[Stored entries]
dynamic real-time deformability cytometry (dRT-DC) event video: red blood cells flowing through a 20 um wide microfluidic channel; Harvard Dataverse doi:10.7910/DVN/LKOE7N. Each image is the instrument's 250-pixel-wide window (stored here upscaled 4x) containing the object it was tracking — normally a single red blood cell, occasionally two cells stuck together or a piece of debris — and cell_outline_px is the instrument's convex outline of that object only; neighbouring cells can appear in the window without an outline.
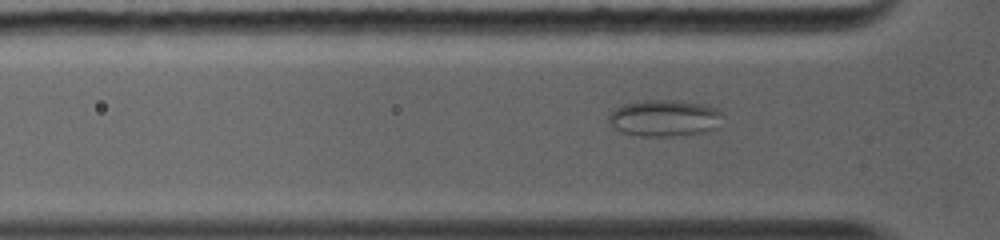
{"species": "common noctule bat (a hibernating species)", "species_latin": "Nyctalus noctula", "temperature_condition": "warm", "stored_images_in_passage": 30, "camera_frame_rate_fps": 5000, "um_per_image_px": 0.085, "animal": {"sex": "female", "body_mass_g": 19.0, "forearm_length_mm": 56.7}, "frame": {"image": 1, "passage_image": 5, "time_ms": 1.2, "image_size_px": [1000, 240], "cell_outline_px": [[720, 112], [712, 128], [704, 132], [668, 136], [640, 136], [620, 132], [608, 120], [608, 116], [616, 108], [624, 104], [644, 100], [672, 100], [704, 104], [716, 108]], "centroid_in_image_um": [56.38, 10.03], "position_along_channel_um": 69.4, "area_um2": 23.58}}
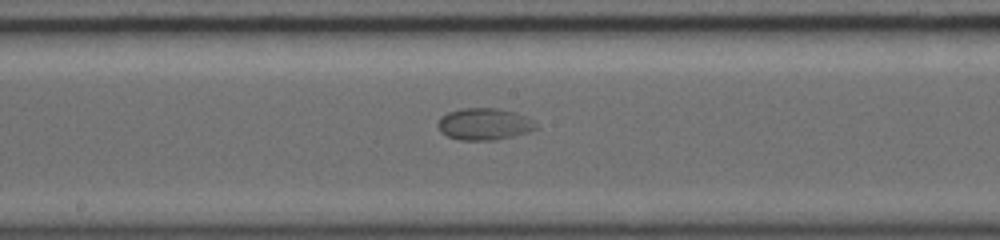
{"frame": {"image": 2, "passage_image": 16, "time_ms": 4.4, "image_size_px": [1000, 240], "cell_outline_px": [[536, 128], [528, 132], [496, 140], [456, 140], [440, 132], [436, 124], [440, 116], [448, 112], [464, 108], [496, 108], [516, 112], [532, 120], [536, 124]], "centroid_in_image_um": [41.11, 10.55], "position_along_channel_um": 207.1, "area_um2": 18.26}}
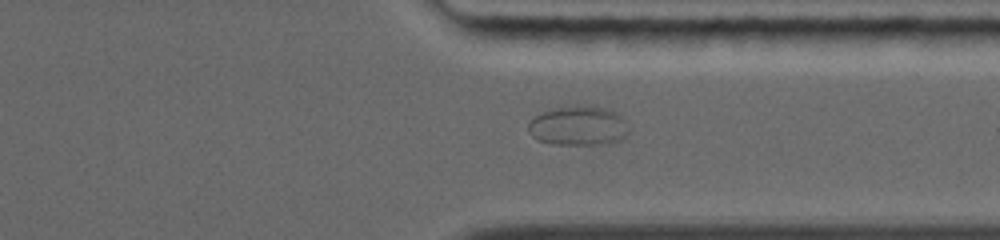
{"frame": {"image": 3, "passage_image": 27, "time_ms": 8.0, "image_size_px": [1000, 240], "cell_outline_px": [[628, 132], [620, 140], [608, 144], [556, 144], [536, 140], [528, 132], [528, 124], [536, 116], [544, 112], [556, 108], [580, 104], [588, 104], [604, 108], [620, 116], [624, 120]], "centroid_in_image_um": [49.14, 10.69], "position_along_channel_um": 362.3, "area_um2": 22.95}}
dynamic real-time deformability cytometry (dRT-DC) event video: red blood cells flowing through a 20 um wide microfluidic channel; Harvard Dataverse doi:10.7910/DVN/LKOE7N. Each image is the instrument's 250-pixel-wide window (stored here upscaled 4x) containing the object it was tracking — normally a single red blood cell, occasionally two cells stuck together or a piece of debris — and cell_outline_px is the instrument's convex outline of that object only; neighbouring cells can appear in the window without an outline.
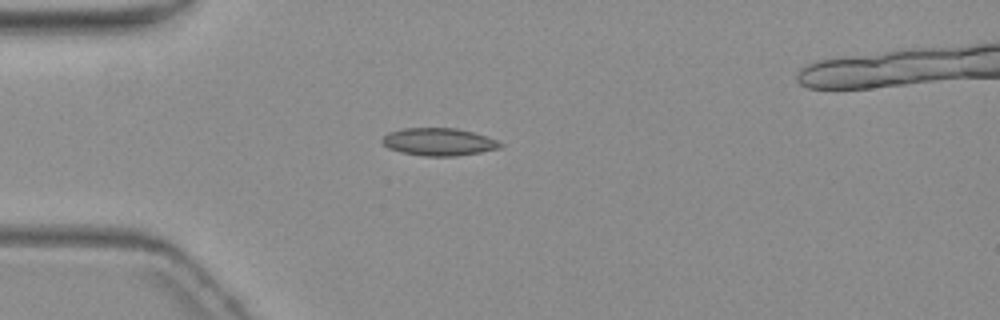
{"species": "common noctule bat (a hibernating species)", "species_latin": "Nyctalus noctula", "temperature_condition": "warm", "stored_images_in_passage": 6, "camera_frame_rate_fps": 3000, "um_per_image_px": 0.085, "animal": {"sex": "female", "body_mass_g": 19.3, "forearm_length_mm": 54.1}, "frame": {"image": 1, "passage_image": 4, "time_ms": 3.667, "image_size_px": [1000, 320], "cell_outline_px": [[504, 144], [500, 148], [480, 152], [456, 156], [424, 156], [400, 152], [388, 148], [380, 140], [388, 132], [404, 128], [456, 128], [488, 136]], "centroid_in_image_um": [37.29, 12.06], "position_along_channel_um": 47.7, "area_um2": 19.02}}
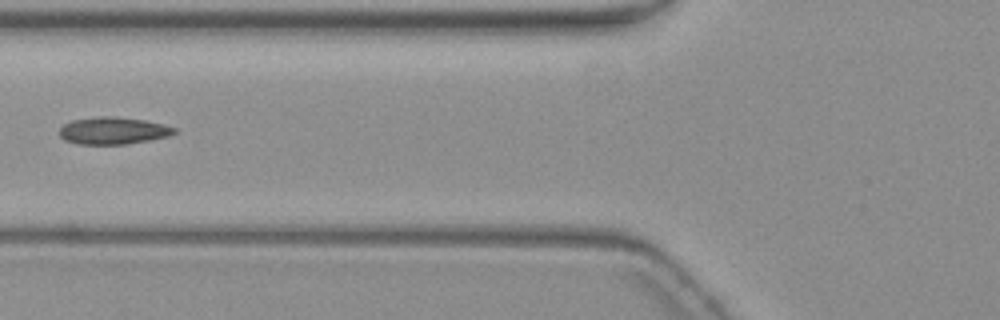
{"frame": {"image": 2, "passage_image": 6, "time_ms": 6.0, "image_size_px": [1000, 320], "cell_outline_px": [[176, 132], [168, 136], [152, 140], [124, 144], [76, 144], [64, 140], [56, 132], [64, 124], [72, 120], [100, 116], [112, 116], [144, 120], [164, 124], [176, 128]], "centroid_in_image_um": [9.59, 11.11], "position_along_channel_um": 116.2, "area_um2": 18.32}}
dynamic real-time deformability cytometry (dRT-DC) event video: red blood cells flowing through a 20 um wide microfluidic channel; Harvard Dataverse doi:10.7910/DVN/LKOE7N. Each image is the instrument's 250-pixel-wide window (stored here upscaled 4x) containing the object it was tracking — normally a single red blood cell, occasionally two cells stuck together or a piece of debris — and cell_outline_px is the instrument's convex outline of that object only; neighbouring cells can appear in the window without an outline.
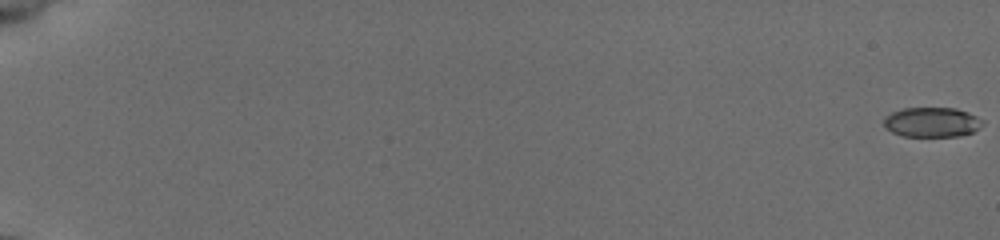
{"species": "common noctule bat (a hibernating species)", "species_latin": "Nyctalus noctula", "temperature_condition": "cold", "stored_images_in_passage": 56, "camera_frame_rate_fps": 3000, "um_per_image_px": 0.085, "animal": {"sex": "female", "body_mass_g": 19.5, "forearm_length_mm": 54.1}, "frame": {"image": 1, "passage_image": 1, "time_ms": 0.0, "image_size_px": [1000, 240], "cell_outline_px": [[984, 124], [980, 128], [972, 132], [960, 136], [904, 136], [892, 132], [884, 128], [884, 116], [892, 112], [904, 108], [956, 108], [968, 112], [984, 120]], "centroid_in_image_um": [79.22, 10.38], "position_along_channel_um": 5.8, "area_um2": 17.28}}
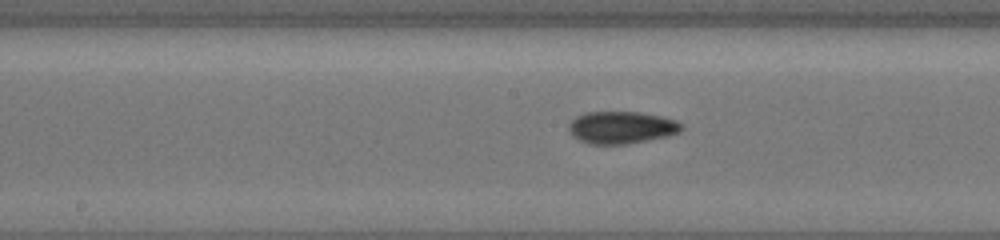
{"frame": {"image": 2, "passage_image": 32, "time_ms": 10.333, "image_size_px": [1000, 240], "cell_outline_px": [[684, 128], [680, 132], [668, 136], [624, 144], [588, 144], [572, 136], [568, 128], [568, 124], [576, 116], [584, 112], [640, 112], [664, 116], [676, 120], [684, 124]], "centroid_in_image_um": [52.85, 10.82], "position_along_channel_um": 195.4, "area_um2": 21.44}}
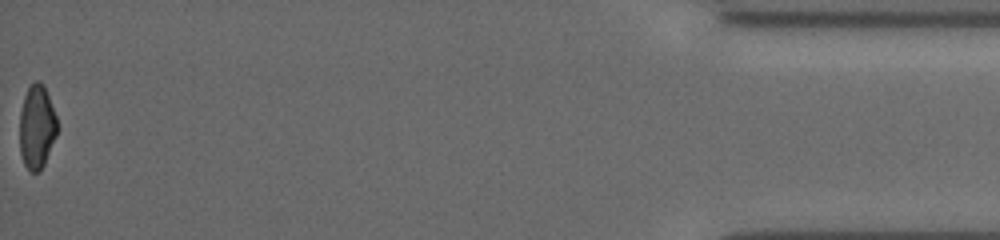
{"frame": {"image": 3, "passage_image": 56, "time_ms": 18.333, "image_size_px": [1000, 240], "cell_outline_px": [[56, 136], [44, 164], [36, 172], [32, 172], [24, 164], [20, 152], [20, 112], [24, 96], [28, 88], [36, 80], [40, 80], [44, 84], [56, 116]], "centroid_in_image_um": [3.12, 10.75], "position_along_channel_um": 432.1, "area_um2": 18.09}, "authors_computed_cell_mechanics": {"area_um2": 19.2474, "velocity_mm_per_s": 3.9571, "shape_relaxation_time_tau1_ms": null, "shape_relaxation_time_tau2_ms": 3.4505, "deformation_change_tau1": null, "deformation_change_tau2": 0.0872}}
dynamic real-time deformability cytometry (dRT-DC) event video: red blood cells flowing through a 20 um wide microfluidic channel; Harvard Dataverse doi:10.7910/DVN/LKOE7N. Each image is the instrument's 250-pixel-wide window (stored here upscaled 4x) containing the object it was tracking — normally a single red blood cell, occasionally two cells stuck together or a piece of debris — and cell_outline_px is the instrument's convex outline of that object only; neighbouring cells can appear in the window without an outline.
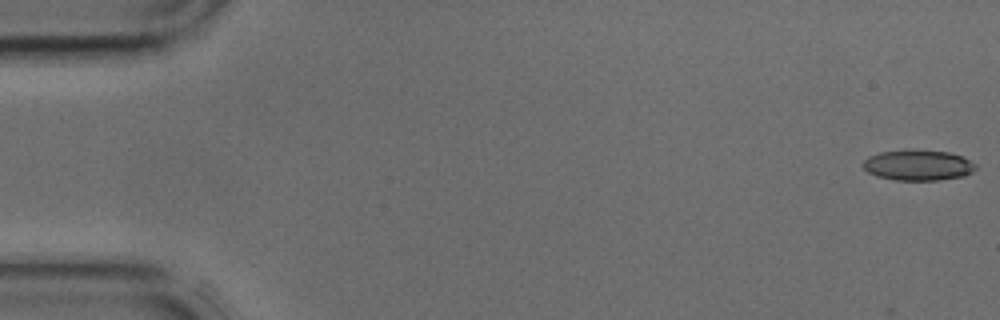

→ WHAT THE EXERCISE ASKS
Reproduce all of the data exactly; the pictures do not belong in the copy.

→ RESPONSE TO THIS EXERCISE
dynamic real-time deformability cytometry (dRT-DC) event video: red blood cells flowing through a 20 um wide microfluidic channel; Harvard Dataverse doi:10.7910/DVN/LKOE7N. Each image is the instrument's 250-pixel-wide window (stored here upscaled 4x) containing the object it was tracking — normally a single red blood cell, occasionally two cells stuck together or a piece of debris — and cell_outline_px is the instrument's convex outline of that object only; neighbouring cells can appear in the window without an outline.
{"species": "common noctule bat (a hibernating species)", "species_latin": "Nyctalus noctula", "temperature_condition": "warm", "stored_images_in_passage": 30, "camera_frame_rate_fps": 5000, "um_per_image_px": 0.085, "animal": {"sex": "female", "body_mass_g": 19.0, "forearm_length_mm": 56.7}, "frame": {"image": 1, "passage_image": 5, "time_ms": 1.2, "image_size_px": [1000, 240], "cell_outline_px": [[720, 112], [712, 128], [704, 132], [668, 136], [640, 136], [620, 132], [608, 120], [608, 116], [616, 108], [624, 104], [644, 100], [672, 100], [704, 104], [716, 108]], "centroid_in_image_um": [56.38, 10.03], "position_along_channel_um": 69.4, "area_um2": 23.58}}
{"frame": {"image": 2, "passage_image": 16, "time_ms": 4.4, "image_size_px": [1000, 240], "cell_outline_px": [[536, 128], [528, 132], [496, 140], [456, 140], [440, 132], [436, 124], [440, 116], [448, 112], [464, 108], [496, 108], [516, 112], [532, 120], [536, 124]], "centroid_in_image_um": [41.11, 10.55], "position_along_channel_um": 207.1, "area_um2": 18.26}}
{"frame": {"image": 3, "passage_image": 27, "time_ms": 8.0, "image_size_px": [1000, 240], "cell_outline_px": [[628, 132], [620, 140], [608, 144], [556, 144], [536, 140], [528, 132], [528, 124], [536, 116], [544, 112], [556, 108], [580, 104], [588, 104], [604, 108], [620, 116], [624, 120]], "centroid_in_image_um": [49.14, 10.69], "position_along_channel_um": 362.3, "area_um2": 22.95}}
dynamic real-time deformability cytometry (dRT-DC) event video: red blood cells flowing through a 20 um wide microfluidic channel; Harvard Dataverse doi:10.7910/DVN/LKOE7N. Each image is the instrument's 250-pixel-wide window (stored here upscaled 4x) containing the object it was tracking — normally a single red blood cell, occasionally two cells stuck together or a piece of debris — and cell_outline_px is the instrument's convex outline of that object only; neighbouring cells can appear in the window without an outline.
{"species": "common noctule bat (a hibernating species)", "species_latin": "Nyctalus noctula", "temperature_condition": "warm", "stored_images_in_passage": 6, "camera_frame_rate_fps": 3000, "um_per_image_px": 0.085, "animal": {"sex": "female", "body_mass_g": 19.3, "forearm_length_mm": 54.1}, "frame": {"image": 1, "passage_image": 4, "time_ms": 3.667, "image_size_px": [1000, 320], "cell_outline_px": [[504, 144], [500, 148], [480, 152], [456, 156], [424, 156], [400, 152], [388, 148], [380, 140], [388, 132], [404, 128], [456, 128], [488, 136]], "centroid_in_image_um": [37.29, 12.06], "position_along_channel_um": 47.7, "area_um2": 19.02}}
{"frame": {"image": 2, "passage_image": 6, "time_ms": 6.0, "image_size_px": [1000, 320], "cell_outline_px": [[176, 132], [168, 136], [152, 140], [124, 144], [76, 144], [64, 140], [56, 132], [64, 124], [72, 120], [100, 116], [112, 116], [144, 120], [164, 124], [176, 128]], "centroid_in_image_um": [9.59, 11.11], "position_along_channel_um": 116.2, "area_um2": 18.32}}
dynamic real-time deformability cytometry (dRT-DC) event video: red blood cells flowing through a 20 um wide microfluidic channel; Harvard Dataverse doi:10.7910/DVN/LKOE7N. Each image is the instrument's 250-pixel-wide window (stored here upscaled 4x) containing the object it was tracking — normally a single red blood cell, occasionally two cells stuck together or a piece of debris — and cell_outline_px is the instrument's convex outline of that object only; neighbouring cells can appear in the window without an outline.
{"species": "common noctule bat (a hibernating species)", "species_latin": "Nyctalus noctula", "temperature_condition": "cold", "stored_images_in_passage": 56, "camera_frame_rate_fps": 3000, "um_per_image_px": 0.085, "animal": {"sex": "female", "body_mass_g": 19.5, "forearm_length_mm": 54.1}, "frame": {"image": 1, "passage_image": 1, "time_ms": 0.0, "image_size_px": [1000, 240], "cell_outline_px": [[984, 124], [980, 128], [972, 132], [960, 136], [904, 136], [892, 132], [884, 128], [884, 116], [892, 112], [904, 108], [956, 108], [968, 112], [984, 120]], "centroid_in_image_um": [79.22, 10.38], "position_along_channel_um": 5.8, "area_um2": 17.28}}
{"frame": {"image": 2, "passage_image": 32, "time_ms": 10.333, "image_size_px": [1000, 240], "cell_outline_px": [[684, 128], [680, 132], [668, 136], [624, 144], [588, 144], [572, 136], [568, 128], [568, 124], [576, 116], [584, 112], [640, 112], [664, 116], [676, 120], [684, 124]], "centroid_in_image_um": [52.85, 10.82], "position_along_channel_um": 195.4, "area_um2": 21.44}}
{"frame": {"image": 3, "passage_image": 56, "time_ms": 18.333, "image_size_px": [1000, 240], "cell_outline_px": [[56, 136], [44, 164], [36, 172], [32, 172], [24, 164], [20, 152], [20, 112], [24, 96], [28, 88], [36, 80], [40, 80], [44, 84], [56, 116]], "centroid_in_image_um": [3.12, 10.75], "position_along_channel_um": 432.1, "area_um2": 18.09}, "authors_computed_cell_mechanics": {"area_um2": 19.2474, "velocity_mm_per_s": 3.9571, "shape_relaxation_time_tau1_ms": null, "shape_relaxation_time_tau2_ms": 3.4505, "deformation_change_tau1": null, "deformation_change_tau2": 0.0872}}
dynamic real-time deformability cytometry (dRT-DC) event video: red blood cells flowing through a 20 um wide microfluidic channel; Harvard Dataverse doi:10.7910/DVN/LKOE7N. Each image is the instrument's 250-pixel-wide window (stored here upscaled 4x) containing the object it was tracking — normally a single red blood cell, occasionally two cells stuck together or a piece of debris — and cell_outline_px is the instrument's convex outline of that object only; neighbouring cells can appear in the window without an outline.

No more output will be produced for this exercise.